Nicolás Montiel

Personal information
- Full name: Nicolás Montiel Martínez
- Date of birth: 28 February 2005 (age 21)
- Place of birth: América, Buenos Aires, Argentina
- Height: 1.91 m (6 ft 3 in)
- Position: Striker

Team information
- Current team: Everton (on loan from Ferro Carril Oeste)
- Number: 40

Youth career
- Atlético Rivadavia
- Barrio Norte
- 2022–2024: Ferro Carril Oeste

Senior career*
- Years: Team / Apps / (Gls)
- 2022: Barrio Norte / – / (–)
- 2024–: Ferro Carril Oeste / 18 / (1)
- 2026–: → Everton (loan) / 1 / (0)

= Nicolás Montiel =

Argentine footballer

Nicolás Montiel Martínez (born 28 February 2005) is an Argentine footballer who plays as a striker for Chilean Primera División club Everton on loan from Ferro Carril Oeste.

==Club career==
Born in América, Buenos Aires Province, Argentina, Montiel was with Atlético Rivadavia and Barrio Norte before joining the Ferro Carril Oeste youth ranks in 2022, aged 17. He made his senior debut with Barrio Norte in the Liga de Fútbol del Oeste. Once he was promoted to the Ferro Carril Oeste first team, he made his debut in the 3–1 away loss against Nueva Chicago on 21 May 2024 for the Primera Nacional and signed his first professional contract on 19 December of the same year.
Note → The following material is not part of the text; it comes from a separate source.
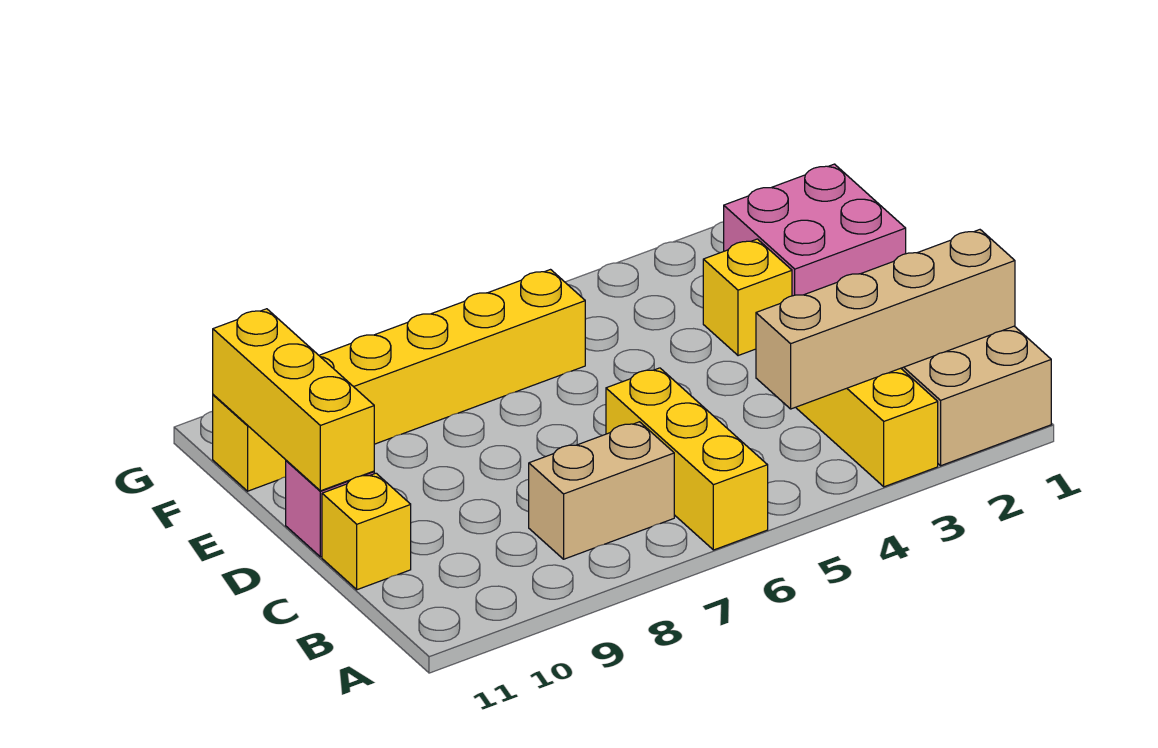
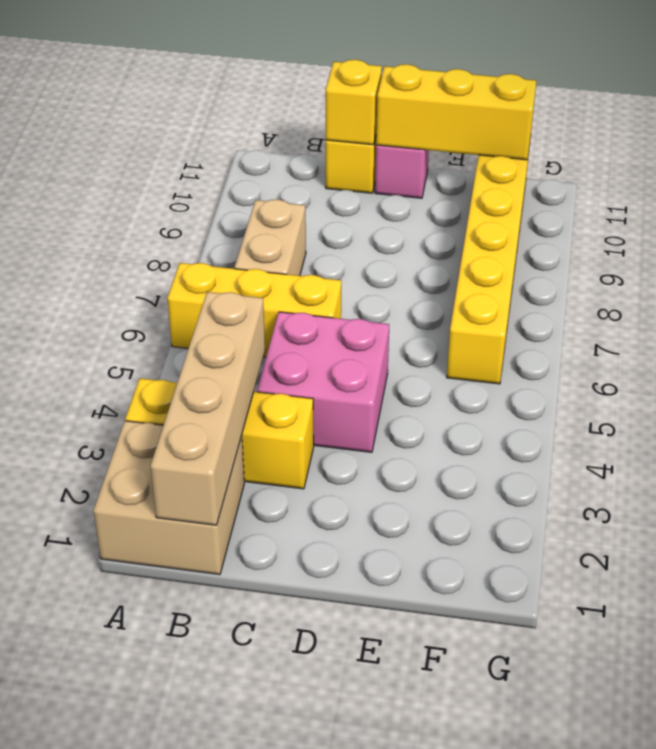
pink brick E1:F2 level 1 -> pink brick C4:D5 level 1
yellow brick E3 level 1 -> yellow brick C11 level 2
The next year, he scored his first goal in the 2–2 against Racing de Córdoba on 1 September.

In February 2026, Montiel renewed with Ferro Carril Oeste until December 2028 and moved abroad to join Chilean Primera División club Everton de Viña del Mar on loan with purchase option.

==Personal life==
He is the twin brother of the goalkeeper Federico Montiel.